Measured in clock cycles from the simulated machine. All of these numbers are for models doing the 2 hour version which started at 18532 cycles:
- 2164 cycles: Claude Opus 4 after many hours in the test-time compute harness
- 1790 cycles: Claude Opus 4.5 in a casual Claude Code session, approximately matching the best human performance in 2 hours
- 1579 cycles: Claude Opus 4.5 after 2 hours in our test-time compute harness
- 1548 cycles: Claude Sonnet 4.5 after many more than 2 hours of test-time compute
- 1487 cycles: Claude Opus 4.5 after 11.5 hours in the harness
- 1363 cycles: Claude Opus 4.5 in an improved test time compute harness
- ??? cycles: Best human performance ever is substantially better than the above, but we won't say how much.

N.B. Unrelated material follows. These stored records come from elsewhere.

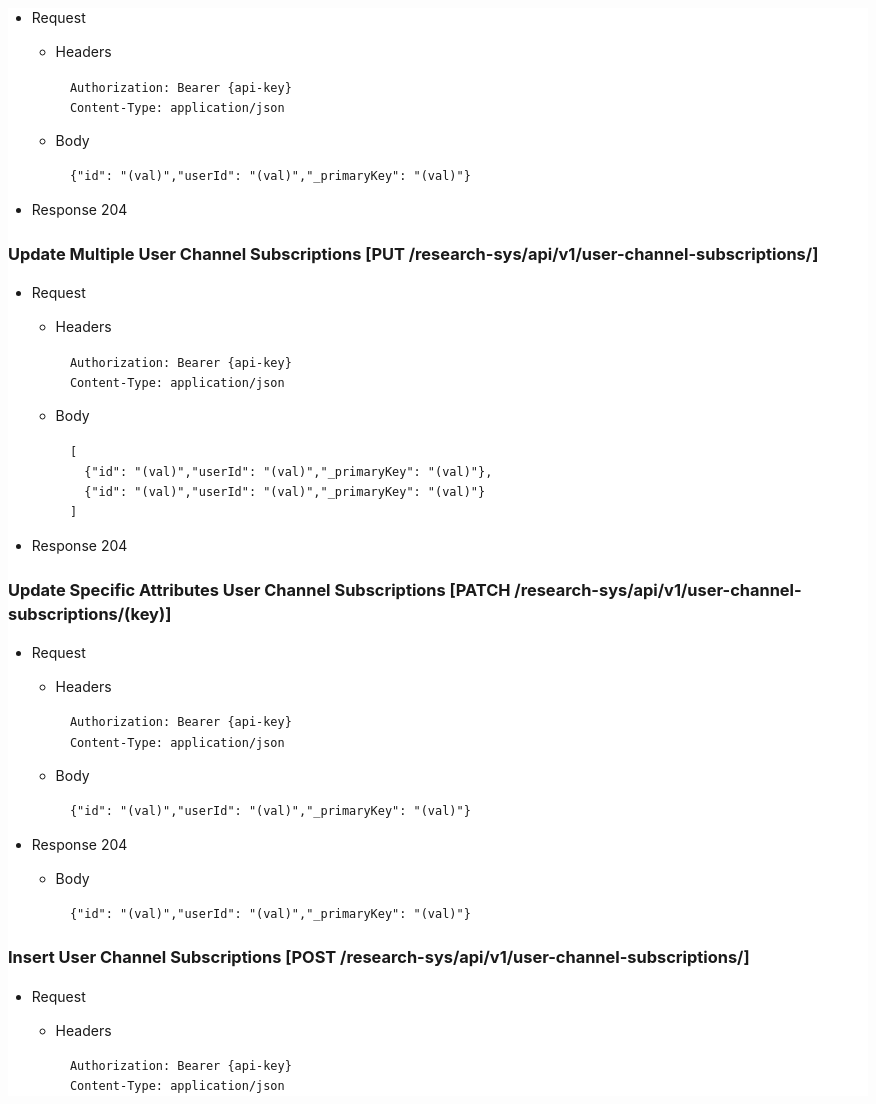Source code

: + Request

    + Headers

            Authorization: Bearer {api-key}   
            Content-Type: application/json

    + Body
    
            {"id": "(val)","userId": "(val)","_primaryKey": "(val)"}
			
+ Response 204

### Update Multiple User Channel Subscriptions [PUT /research-sys/api/v1/user-channel-subscriptions/]

+ Request

    + Headers

            Authorization: Bearer {api-key}   
            Content-Type: application/json

    + Body
    
            [
              {"id": "(val)","userId": "(val)","_primaryKey": "(val)"},
              {"id": "(val)","userId": "(val)","_primaryKey": "(val)"}
            ]
			
+ Response 204
### Update Specific Attributes User Channel Subscriptions [PATCH /research-sys/api/v1/user-channel-subscriptions/(key)]

+ Request

    + Headers

            Authorization: Bearer {api-key}   
            Content-Type: application/json

    + Body
    
            {"id": "(val)","userId": "(val)","_primaryKey": "(val)"}
			
+ Response 204
    
    + Body
            
            {"id": "(val)","userId": "(val)","_primaryKey": "(val)"}
### Insert User Channel Subscriptions [POST /research-sys/api/v1/user-channel-subscriptions/]

+ Request

    + Headers

            Authorization: Bearer {api-key}   
            Content-Type: application/json
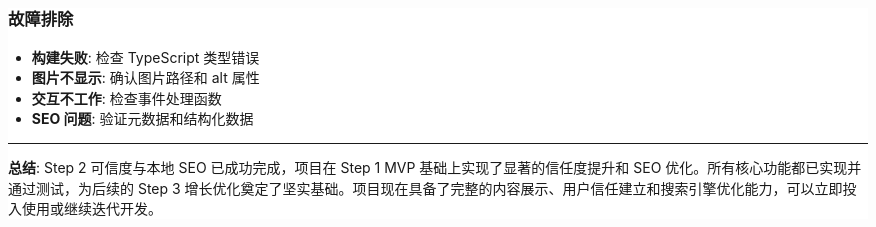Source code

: ### 故障排除
- **构建失败**: 检查 TypeScript 类型错误
- **图片不显示**: 确认图片路径和 alt 属性
- **交互不工作**: 检查事件处理函数
- **SEO 问题**: 验证元数据和结构化数据

---

**总结**: Step 2 可信度与本地 SEO 已成功完成，项目在 Step 1 MVP 基础上实现了显著的信任度提升和 SEO 优化。所有核心功能都已实现并通过测试，为后续的 Step 3 增长优化奠定了坚实基础。项目现在具备了完整的内容展示、用户信任建立和搜索引擎优化能力，可以立即投入使用或继续迭代开发。

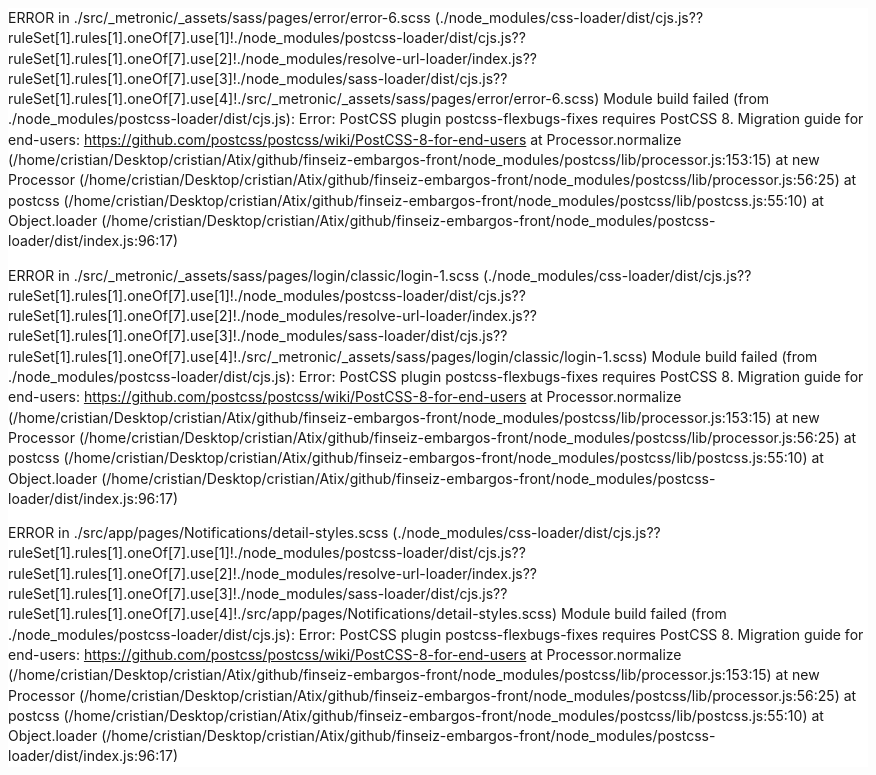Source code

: ERROR in ./src/_metronic/_assets/sass/pages/error/error-6.scss (./node_modules/css-loader/dist/cjs.js??ruleSet[1].rules[1].oneOf[7].use[1]!./node_modules/postcss-loader/dist/cjs.js??ruleSet[1].rules[1].oneOf[7].use[2]!./node_modules/resolve-url-loader/index.js??ruleSet[1].rules[1].oneOf[7].use[3]!./node_modules/sass-loader/dist/cjs.js??ruleSet[1].rules[1].oneOf[7].use[4]!./src/_metronic/_assets/sass/pages/error/error-6.scss)
Module build failed (from ./node_modules/postcss-loader/dist/cjs.js):
Error: PostCSS plugin postcss-flexbugs-fixes requires PostCSS 8.
Migration guide for end-users:
https://github.com/postcss/postcss/wiki/PostCSS-8-for-end-users
    at Processor.normalize (/home/cristian/Desktop/cristian/Atix/github/finseiz-embargos-front/node_modules/postcss/lib/processor.js:153:15)
    at new Processor (/home/cristian/Desktop/cristian/Atix/github/finseiz-embargos-front/node_modules/postcss/lib/processor.js:56:25)
    at postcss (/home/cristian/Desktop/cristian/Atix/github/finseiz-embargos-front/node_modules/postcss/lib/postcss.js:55:10)
    at Object.loader (/home/cristian/Desktop/cristian/Atix/github/finseiz-embargos-front/node_modules/postcss-loader/dist/index.js:96:17)

ERROR in ./src/_metronic/_assets/sass/pages/login/classic/login-1.scss (./node_modules/css-loader/dist/cjs.js??ruleSet[1].rules[1].oneOf[7].use[1]!./node_modules/postcss-loader/dist/cjs.js??ruleSet[1].rules[1].oneOf[7].use[2]!./node_modules/resolve-url-loader/index.js??ruleSet[1].rules[1].oneOf[7].use[3]!./node_modules/sass-loader/dist/cjs.js??ruleSet[1].rules[1].oneOf[7].use[4]!./src/_metronic/_assets/sass/pages/login/classic/login-1.scss)
Module build failed (from ./node_modules/postcss-loader/dist/cjs.js):
Error: PostCSS plugin postcss-flexbugs-fixes requires PostCSS 8.
Migration guide for end-users:
https://github.com/postcss/postcss/wiki/PostCSS-8-for-end-users
    at Processor.normalize (/home/cristian/Desktop/cristian/Atix/github/finseiz-embargos-front/node_modules/postcss/lib/processor.js:153:15)
    at new Processor (/home/cristian/Desktop/cristian/Atix/github/finseiz-embargos-front/node_modules/postcss/lib/processor.js:56:25)
    at postcss (/home/cristian/Desktop/cristian/Atix/github/finseiz-embargos-front/node_modules/postcss/lib/postcss.js:55:10)
    at Object.loader (/home/cristian/Desktop/cristian/Atix/github/finseiz-embargos-front/node_modules/postcss-loader/dist/index.js:96:17)

ERROR in ./src/app/pages/Notifications/detail-styles.scss (./node_modules/css-loader/dist/cjs.js??ruleSet[1].rules[1].oneOf[7].use[1]!./node_modules/postcss-loader/dist/cjs.js??ruleSet[1].rules[1].oneOf[7].use[2]!./node_modules/resolve-url-loader/index.js??ruleSet[1].rules[1].oneOf[7].use[3]!./node_modules/sass-loader/dist/cjs.js??ruleSet[1].rules[1].oneOf[7].use[4]!./src/app/pages/Notifications/detail-styles.scss)
Module build failed (from ./node_modules/postcss-loader/dist/cjs.js):
Error: PostCSS plugin postcss-flexbugs-fixes requires PostCSS 8.
Migration guide for end-users:
https://github.com/postcss/postcss/wiki/PostCSS-8-for-end-users
    at Processor.normalize (/home/cristian/Desktop/cristian/Atix/github/finseiz-embargos-front/node_modules/postcss/lib/processor.js:153:15)
    at new Processor (/home/cristian/Desktop/cristian/Atix/github/finseiz-embargos-front/node_modules/postcss/lib/processor.js:56:25)
    at postcss (/home/cristian/Desktop/cristian/Atix/github/finseiz-embargos-front/node_modules/postcss/lib/postcss.js:55:10)
    at Object.loader (/home/cristian/Desktop/cristian/Atix/github/finseiz-embargos-front/node_modules/postcss-loader/dist/index.js:96:17)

While it's no longer a good time-limited test, you can still use this test to get us excited about hiring you! If you optimize below 1487 cycles, beating Claude Opus 4.5's best performance at launch, email us at performance-recruiting@anthropic.com with your code (and ideally a resume) so we can be appropriately impressed, especially if you get near the best solution we've seen. New model releases may change what threshold impresses us though, and no guarantees that we keep this readme updated with the latest on that.
Run python tests/submission_tests.py to see which thresholds you pass.